The reason why planets in our solar system have stable orbits is because, during the formation of the solar system, debris disk which consisted mostly of gas was orbiting the sun, During this period when protoplanets started forming they were interacting with this debris disk, due to this interactions(frictional forces) on the planets from the debris disk, Planets achieved a more or less a circular orbit. Afterwards our solar system continued to evolve and This debris disk disappeared(Asteroids, Comets were formed), From this point planets were fixed at an orbit they achieved.
The image bellow represents a star system with one planet orbiting also with debris disk.
how is orbit of a body like satellite or planet has perfect balance between gravitational pull and centrifugal force of revolution?

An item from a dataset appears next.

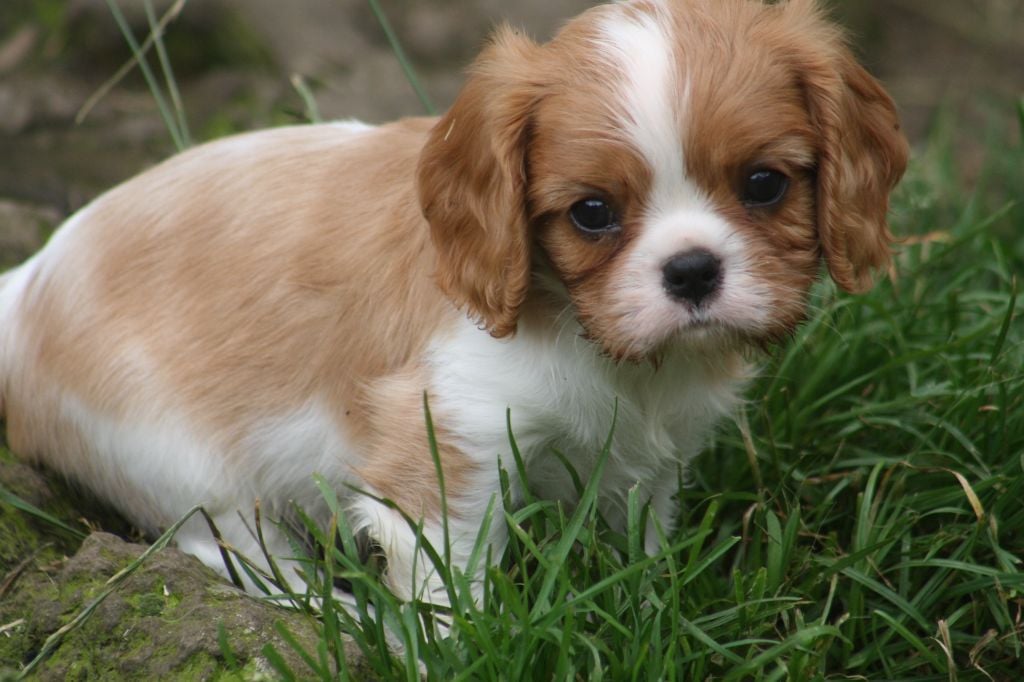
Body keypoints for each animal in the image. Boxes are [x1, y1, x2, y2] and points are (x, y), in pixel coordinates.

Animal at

No it doesn't have a perfect balance. If that were the case all the orbits would have been perfectly circular which is not he case. at a given distance $r$ from the earths there is a specific orbital velocity at which an object has a circular orbit, If an object at that orbit accelerated to a larger velocity gravitational pull wouldn't increase just to keep that object in a circular path, gravitational pull stays the same Therefore that object will have an elliptical orbit. To explain this mathematically, For an object to be in a circular orbit it must have centripetal force equal to gravitational force:
$$\frac{mv^2}{r} = G\frac{Mm}{r^2} \Rightarrow v^2=G\frac{GM}{r}$$
$$v_{orbital}=\sqrt{\frac{GM}{r}}$$
From the equation we can see that if we increase the orbital speed the above equality doesn't hold between centripetal acceleration and gravitational attraction Thus it no longer has a circular orbit.
From the picture bellow we can see in red that if orbital velocity equals the above equation we calculated then it has a circular orbit, If it is less than or more it achieves an elliptical orbit.